Use the natural leavening power of a sourdough starter in this classic, soft ginger sourdough cookie recipe. Rolling them in sugar before baking adds a magical sparkle that will be sure to catch Santa’s eye.
- 1/2 cup sourdough starter (recently fed)
- 1 cup brown sugar
- 1/4 cup softened butter
- 1/4 cup molasses
- 1 egg
- 2 cups all-purpose flour
- 1 tsp. baking soda
- 2 tsp, baking powder
- 1 tsp. cinnamon
- 1/2 tsp. ginger
- 1/4 tsp. ground cloves
- 1/4 tsp. salt
- Set aside: 3 tablespoons sugar for rolling cookies
- Preheat oven to 325 degrees
- In a medium bowl sift together the all the dry ingredients & set aside.

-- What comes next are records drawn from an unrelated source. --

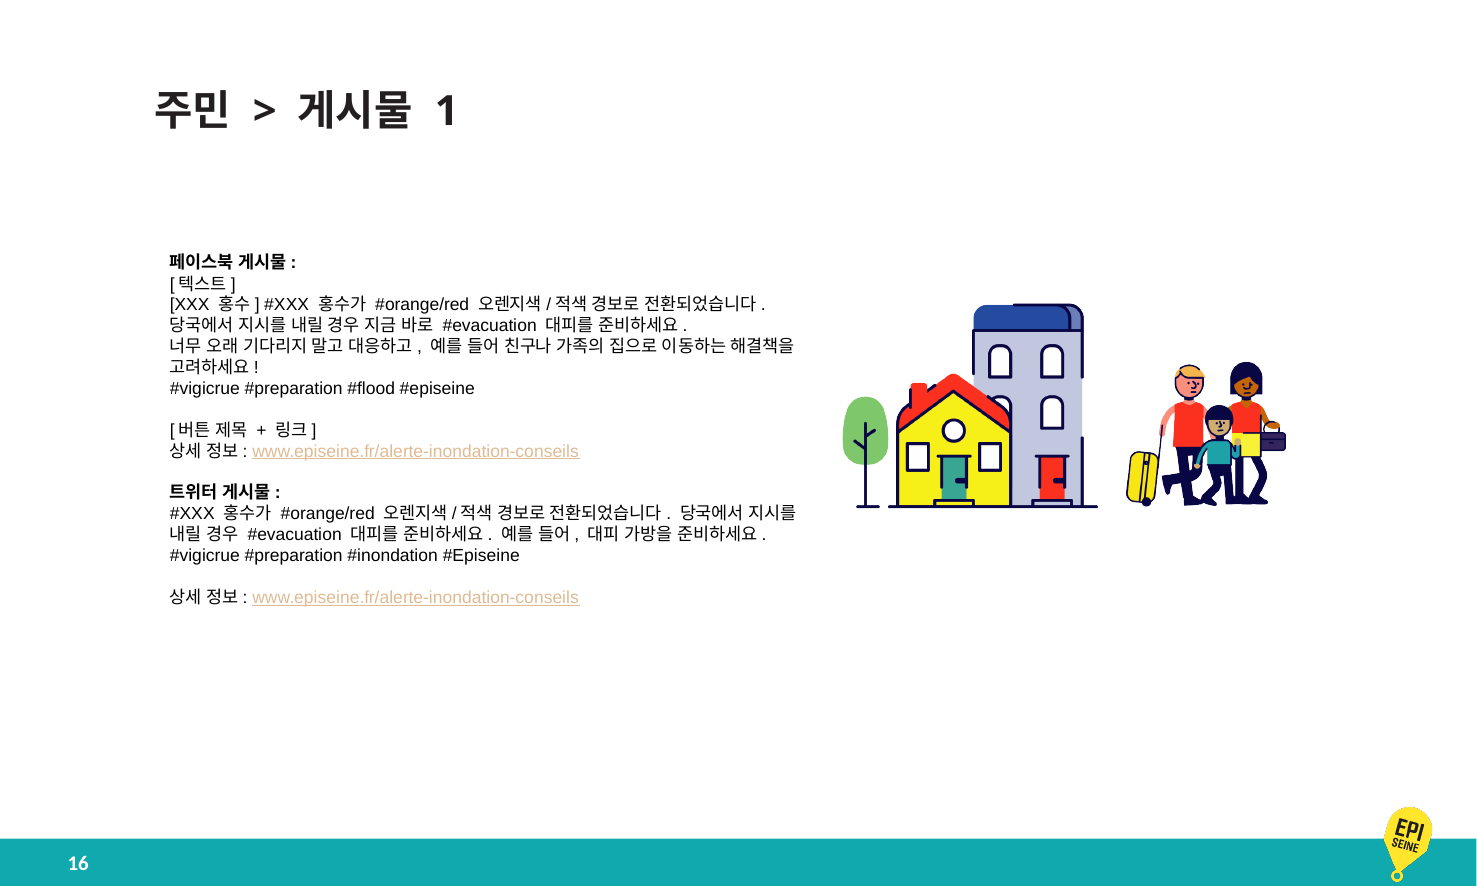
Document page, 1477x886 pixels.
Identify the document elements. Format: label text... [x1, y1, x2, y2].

picture [1381, 805, 1433, 883]
text_box 페이스북 게시물: [텍스트] [XXX 홍수] #XXX 홍수가 #orange/red 오렌지색/적색 경보로 전환되었습니다. 당국에서 지시를 내릴 경우 지금 바로 #evacuation 대피를 준비하세요. 너무 오래 기다리지 말고 대응하고, 예를 들어 친구나 가족의 집으로 이동하는 해결책을 고려하세요! #vigicrue #preparation #flood #episeine [버튼 제목 + 링크] 상세 정보: www.episeine.fr/alerte-inondation-conseils 트위터 게시물: #XXX 홍수가 #orange/red 오렌지색/적색 경보로 전환되었습니다. 당국에서 지시를 내릴 경우 #evacuation 대피를 준비하세요. 예를 들어, 대피 가방을 준비하세요. #vigicrue #preparation #inondation #Episeine 상세 정보: www.episeine.fr/alerte-inondation-conseils [165, 247, 769, 612]
title 주민 > 게시물 1 [152, 56, 1072, 135]
picture [769, 203, 1374, 615]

- In a large bowl, cream together the brown sugar and butter. Then add the egg, molasses and sourdough starter.
- Mix the dry ingredients into the wet ingredients, bit by bit. An electric mixer is easiest with this sticky dough.
- Scoop dough using a spoon, about 1 tbsp in size. Roll in your hands to make a small ball.
- Dip the balls into the reserved sugar, and roll so the dough ball is covered in sugar.
- On a greased cookie sheet, place balls about 2 inches apart.
- Bake 12 to 15 minutes, until gingersnap cookies are cracked as they spread and set.
- Remove from oven and place cookies on cooling rack.